By Ben Butkus
This article was originally published on Aug. 18.
Schering-Plough owns the intellectual property rights to a genetic marker discovered in collaboration with Duke University researchers that is designed to help predict how patients with hepatitis C respond to certain treatments, a Schering spokesperson said this week.
In addition, the company is contemplating how it might be able to further develop and market a diagnostic based on the biomarker to accompany its current marketed interferon-based HCV treatment, the spokesperson said.
"We are looking at all sorts of options for developing a test and making it available," the spokesperson told BTW this week. "We realize the importance of making such a test available for physicians and patients."
Schering Plough owns the rights to develop diagnostic products based on the biomarker because it funded the biomarker-discovery project through its Schering Plough Research Institute arm, the spokesperson said.
Schering-Plough has little experience in diagnostics or personalized medicine. However, the company's looming merger with Merck may provide an entrée into the market. Last week, Merck shareholders voted overwhelmingly to approve the estimated $41 billion merger between the companies, which is expected to close sometime in the fourth quarter.
As reported by BTW sister publication Pharmacogenomics Reporter, Merck has increased its personalized medicine play in the past two years, a company official told attendees of a diagnostics conference last week, adding that collaborations between drug and diagnostics companies are "a method for success during an economic crisis" (see PGx Reporter, 8/12/2009).
Still, the official also said that it is "early days" at Merck for developing drug/diagnostic combinations; and the only two Rx/Dx partnerships disclosed by the company in the past two years have been in the area of cancer.
Schering-Plough has more than a passing interest in the genetic marker, however. The company markets peginterferon alfa-2b, also called PegIntron, in combination with ribavirin as an approved therapy for HCV, which affects an estimated 170 million people worldwide.
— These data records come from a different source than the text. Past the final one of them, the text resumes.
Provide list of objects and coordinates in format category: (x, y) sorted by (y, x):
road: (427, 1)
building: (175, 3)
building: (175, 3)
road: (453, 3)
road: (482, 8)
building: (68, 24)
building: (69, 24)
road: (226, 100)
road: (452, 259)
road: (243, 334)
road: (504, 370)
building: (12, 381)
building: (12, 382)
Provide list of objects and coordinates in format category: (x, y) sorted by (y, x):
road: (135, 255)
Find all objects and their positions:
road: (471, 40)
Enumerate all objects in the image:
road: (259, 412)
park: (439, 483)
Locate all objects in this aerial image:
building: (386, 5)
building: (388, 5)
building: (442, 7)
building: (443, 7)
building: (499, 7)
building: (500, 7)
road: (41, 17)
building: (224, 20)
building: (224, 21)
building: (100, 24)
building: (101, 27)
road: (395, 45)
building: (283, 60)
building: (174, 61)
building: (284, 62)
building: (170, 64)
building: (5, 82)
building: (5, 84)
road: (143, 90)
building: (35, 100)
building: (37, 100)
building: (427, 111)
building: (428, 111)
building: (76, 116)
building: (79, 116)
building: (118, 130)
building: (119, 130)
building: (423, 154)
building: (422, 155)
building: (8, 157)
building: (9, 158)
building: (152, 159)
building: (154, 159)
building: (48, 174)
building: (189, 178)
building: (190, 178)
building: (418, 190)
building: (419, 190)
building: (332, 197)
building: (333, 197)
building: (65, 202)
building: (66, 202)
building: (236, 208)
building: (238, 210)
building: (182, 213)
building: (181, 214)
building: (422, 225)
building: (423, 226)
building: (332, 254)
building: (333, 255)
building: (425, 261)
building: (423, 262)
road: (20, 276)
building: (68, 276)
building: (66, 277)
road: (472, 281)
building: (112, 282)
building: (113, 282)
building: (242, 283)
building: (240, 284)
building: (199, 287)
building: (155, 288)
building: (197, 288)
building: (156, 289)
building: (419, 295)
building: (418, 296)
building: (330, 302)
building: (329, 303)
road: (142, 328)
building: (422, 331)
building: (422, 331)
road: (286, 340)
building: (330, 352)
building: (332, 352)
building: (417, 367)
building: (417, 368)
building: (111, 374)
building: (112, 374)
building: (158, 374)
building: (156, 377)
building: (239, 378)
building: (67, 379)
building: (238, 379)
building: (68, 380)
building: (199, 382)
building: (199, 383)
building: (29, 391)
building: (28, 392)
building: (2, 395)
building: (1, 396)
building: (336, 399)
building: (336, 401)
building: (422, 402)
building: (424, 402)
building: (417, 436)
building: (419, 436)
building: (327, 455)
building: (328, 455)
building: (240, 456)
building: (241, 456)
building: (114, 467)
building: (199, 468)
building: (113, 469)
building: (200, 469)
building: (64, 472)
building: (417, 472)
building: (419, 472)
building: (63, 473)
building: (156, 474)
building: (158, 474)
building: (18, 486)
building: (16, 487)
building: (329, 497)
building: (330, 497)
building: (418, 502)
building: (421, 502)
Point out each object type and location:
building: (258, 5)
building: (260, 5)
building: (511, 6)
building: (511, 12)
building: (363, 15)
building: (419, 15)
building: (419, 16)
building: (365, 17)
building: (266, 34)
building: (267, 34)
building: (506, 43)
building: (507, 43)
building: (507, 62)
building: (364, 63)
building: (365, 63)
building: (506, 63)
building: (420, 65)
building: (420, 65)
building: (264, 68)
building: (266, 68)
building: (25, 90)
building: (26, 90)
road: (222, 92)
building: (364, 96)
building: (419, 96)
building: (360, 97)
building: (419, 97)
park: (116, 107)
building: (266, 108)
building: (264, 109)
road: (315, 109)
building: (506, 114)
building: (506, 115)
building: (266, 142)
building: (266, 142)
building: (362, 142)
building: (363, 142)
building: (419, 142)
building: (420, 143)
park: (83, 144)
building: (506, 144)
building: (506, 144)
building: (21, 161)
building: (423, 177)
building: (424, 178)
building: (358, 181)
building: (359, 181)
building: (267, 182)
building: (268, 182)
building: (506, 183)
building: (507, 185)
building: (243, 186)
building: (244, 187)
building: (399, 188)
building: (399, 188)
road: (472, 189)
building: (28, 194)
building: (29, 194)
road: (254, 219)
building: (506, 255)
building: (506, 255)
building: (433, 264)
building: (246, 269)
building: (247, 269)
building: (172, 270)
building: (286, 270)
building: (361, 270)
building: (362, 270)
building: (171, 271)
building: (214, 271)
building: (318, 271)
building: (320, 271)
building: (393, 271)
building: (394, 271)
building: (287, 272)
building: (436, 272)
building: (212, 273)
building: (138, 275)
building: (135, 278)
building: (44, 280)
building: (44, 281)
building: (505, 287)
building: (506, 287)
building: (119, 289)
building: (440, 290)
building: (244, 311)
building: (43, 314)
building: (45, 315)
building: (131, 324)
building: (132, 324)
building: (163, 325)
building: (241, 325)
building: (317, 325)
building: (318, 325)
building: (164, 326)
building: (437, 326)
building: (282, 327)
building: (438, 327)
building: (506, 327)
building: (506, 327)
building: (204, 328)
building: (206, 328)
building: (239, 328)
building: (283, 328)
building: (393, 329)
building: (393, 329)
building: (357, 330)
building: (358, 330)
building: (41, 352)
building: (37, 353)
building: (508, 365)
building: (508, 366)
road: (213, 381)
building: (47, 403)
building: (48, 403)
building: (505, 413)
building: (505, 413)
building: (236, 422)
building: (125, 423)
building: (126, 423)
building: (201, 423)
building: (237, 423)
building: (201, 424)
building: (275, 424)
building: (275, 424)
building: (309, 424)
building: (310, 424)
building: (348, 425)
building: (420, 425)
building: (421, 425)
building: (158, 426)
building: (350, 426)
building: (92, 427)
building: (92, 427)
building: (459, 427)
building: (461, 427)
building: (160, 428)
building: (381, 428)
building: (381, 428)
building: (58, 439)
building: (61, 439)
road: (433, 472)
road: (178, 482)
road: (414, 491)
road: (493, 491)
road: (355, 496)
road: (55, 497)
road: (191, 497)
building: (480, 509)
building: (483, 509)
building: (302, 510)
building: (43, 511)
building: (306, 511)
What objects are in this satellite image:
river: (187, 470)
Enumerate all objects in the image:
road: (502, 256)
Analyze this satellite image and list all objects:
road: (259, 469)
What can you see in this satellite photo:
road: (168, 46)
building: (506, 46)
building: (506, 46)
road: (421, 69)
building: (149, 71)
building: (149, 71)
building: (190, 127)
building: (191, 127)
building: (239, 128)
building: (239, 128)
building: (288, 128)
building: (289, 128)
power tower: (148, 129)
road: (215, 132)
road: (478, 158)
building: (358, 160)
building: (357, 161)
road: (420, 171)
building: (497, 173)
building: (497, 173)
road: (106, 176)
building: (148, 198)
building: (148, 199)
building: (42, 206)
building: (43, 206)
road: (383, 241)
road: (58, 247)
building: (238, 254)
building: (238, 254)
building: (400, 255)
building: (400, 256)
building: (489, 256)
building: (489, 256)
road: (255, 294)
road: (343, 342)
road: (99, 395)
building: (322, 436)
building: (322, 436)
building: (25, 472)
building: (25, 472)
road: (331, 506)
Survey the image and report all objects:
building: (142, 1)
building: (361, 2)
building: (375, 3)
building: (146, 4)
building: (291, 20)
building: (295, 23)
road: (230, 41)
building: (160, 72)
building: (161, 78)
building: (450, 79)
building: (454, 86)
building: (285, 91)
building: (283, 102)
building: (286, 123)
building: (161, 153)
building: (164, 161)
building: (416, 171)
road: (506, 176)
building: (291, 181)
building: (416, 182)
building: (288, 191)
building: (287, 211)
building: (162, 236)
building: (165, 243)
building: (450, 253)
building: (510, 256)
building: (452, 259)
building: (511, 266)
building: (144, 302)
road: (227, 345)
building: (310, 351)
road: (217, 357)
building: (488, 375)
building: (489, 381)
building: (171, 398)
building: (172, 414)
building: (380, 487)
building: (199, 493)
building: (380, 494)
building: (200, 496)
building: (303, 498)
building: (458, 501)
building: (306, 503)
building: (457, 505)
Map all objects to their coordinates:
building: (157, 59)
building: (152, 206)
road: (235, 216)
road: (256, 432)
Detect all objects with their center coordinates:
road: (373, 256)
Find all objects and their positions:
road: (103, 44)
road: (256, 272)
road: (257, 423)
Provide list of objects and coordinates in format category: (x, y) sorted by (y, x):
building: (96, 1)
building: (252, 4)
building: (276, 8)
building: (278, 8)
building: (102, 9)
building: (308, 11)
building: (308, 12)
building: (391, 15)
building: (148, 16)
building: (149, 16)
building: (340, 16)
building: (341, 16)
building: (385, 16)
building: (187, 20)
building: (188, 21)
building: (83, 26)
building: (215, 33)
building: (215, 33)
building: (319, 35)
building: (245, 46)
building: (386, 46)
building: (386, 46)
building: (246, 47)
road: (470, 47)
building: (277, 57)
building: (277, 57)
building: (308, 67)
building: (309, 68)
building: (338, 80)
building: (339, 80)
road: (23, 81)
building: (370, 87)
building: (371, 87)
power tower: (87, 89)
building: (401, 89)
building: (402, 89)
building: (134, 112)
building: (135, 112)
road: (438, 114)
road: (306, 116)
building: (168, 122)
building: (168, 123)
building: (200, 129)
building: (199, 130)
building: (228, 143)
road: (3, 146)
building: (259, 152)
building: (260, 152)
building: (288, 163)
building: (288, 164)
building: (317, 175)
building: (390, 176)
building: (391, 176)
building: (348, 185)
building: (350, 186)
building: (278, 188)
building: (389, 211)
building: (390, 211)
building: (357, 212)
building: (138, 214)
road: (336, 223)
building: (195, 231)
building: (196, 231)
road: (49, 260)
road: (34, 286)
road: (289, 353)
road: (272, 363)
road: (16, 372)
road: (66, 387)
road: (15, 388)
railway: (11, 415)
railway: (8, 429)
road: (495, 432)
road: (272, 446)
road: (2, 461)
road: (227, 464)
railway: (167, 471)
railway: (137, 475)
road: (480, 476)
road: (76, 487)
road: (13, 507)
However, the treatment, which has a 40-percent cure rate, is expensive, takes four months to administer, and can lead to serious side effects in some individuals.
"The side effects of hepatitis treatment can be brutal, and about half the time, the treatment fails to eradicate the virus," David Goldstein, director of the Center for Human Genome Variation in Duke's Institute for Genome Sciences and Policy, and senior author of the biomarker study, said in a statement.
"This discovery enables us to give patients valuable information that will help them and their doctors decide what's best for them," Goldstein added.
"Being able to identify people with a higher likelihood of having a favorable outcome is very important," John McHutchison, associate director of Duke University's Clinical Research Institute, and co-author on the biomarker study, told BTW sister publication GenomeWeb Daily News this week.
Goldstein, McHutchison and colleagues at Duke collaborated on the research with researchers from Schering-Plough and Johns Hopkins University as a follow-on to an earlier study that assessed the effectiveness of various HCV treatment regimens. The results of that work appeared earlier this month in the New England Journal of Medicine.
"Schering Plough has been involved in developing new treatment regimes for HCV, and we sought out the Duke investigators because of their genomic experience," the Schering-Plough spokesperson said. "From the beginning, we discussed with the two lead authors [at Duke] the potential of looking at the genetic underpinnings of treatment."
The HCV biomarker study, which appeared this week in the advance online version of Nature, was funded by the Schering-Plough Research Institute, Schering-Plough's human pharmaceutical research unit.
The researchers conducted a genome-wide association study on nearly 1,700 individuals with HCV genotype 1, which accounts for about 70 percent of HCV cases in the US, looking for differences in treatment outcomes with current interferon therapies. They found a strong association between a SNP near the interferon-lambda-3 gene IL28B and treatment response.
The scientists will now investigate whether the SNP is a marker for other important genetic changes or whether the change itself directly influences treatment outcomes; and whether a similar correlation exists in patients infected with genotypes other than the HCV genotype 1.